_EXERCISE MATERIALS_.
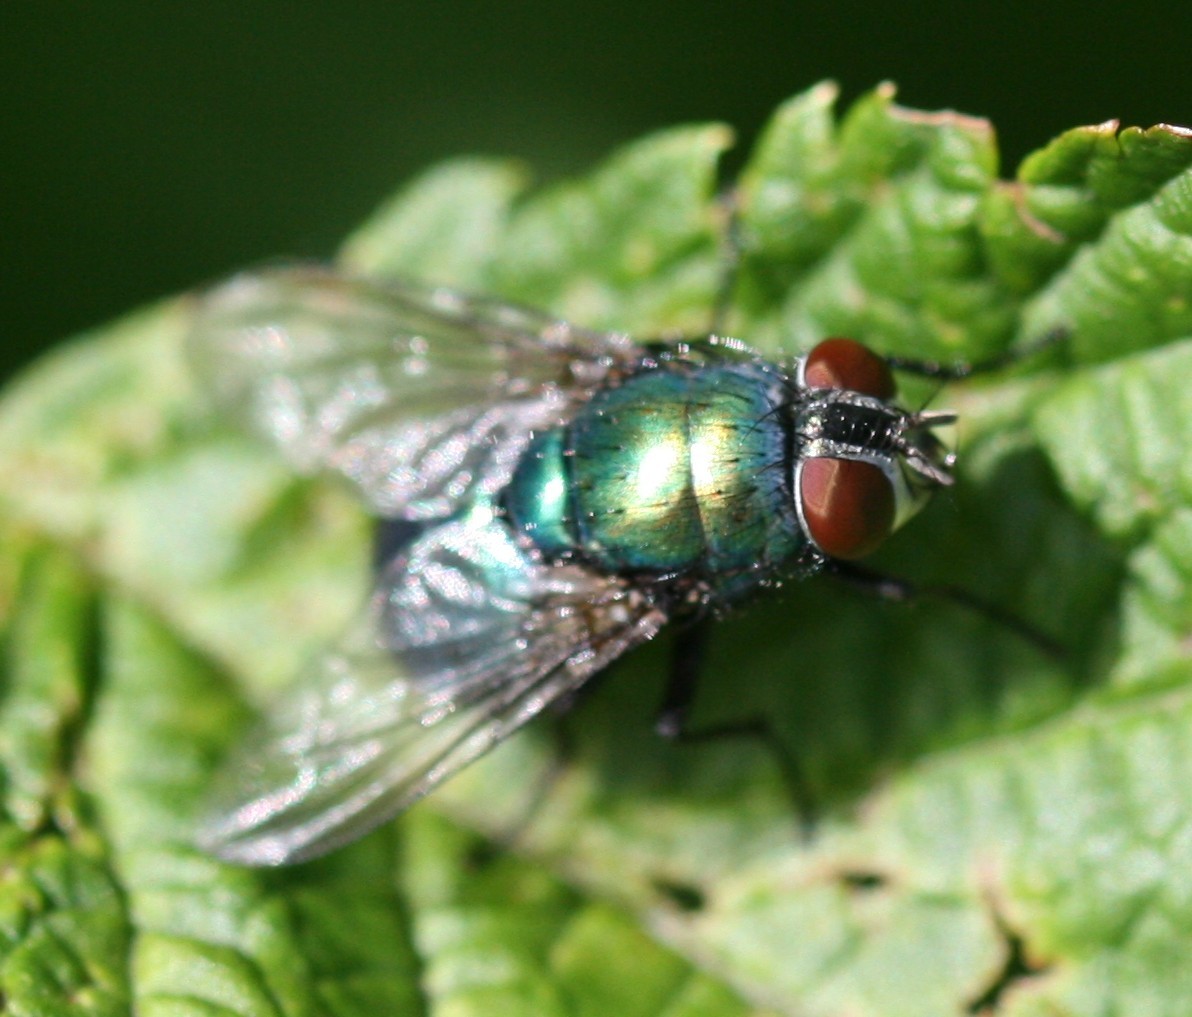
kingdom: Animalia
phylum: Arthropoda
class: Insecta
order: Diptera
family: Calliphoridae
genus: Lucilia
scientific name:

_WHAT THE EXERCISE ASKS_. Reproduce every line above verbatim, omitting the pictures.

_ANSWER TO THIS EXERCISE_.
kingdom: Animalia
phylum: Arthropoda
class: Insecta
order: Diptera
family: Calliphoridae
genus: Lucilia
scientific name:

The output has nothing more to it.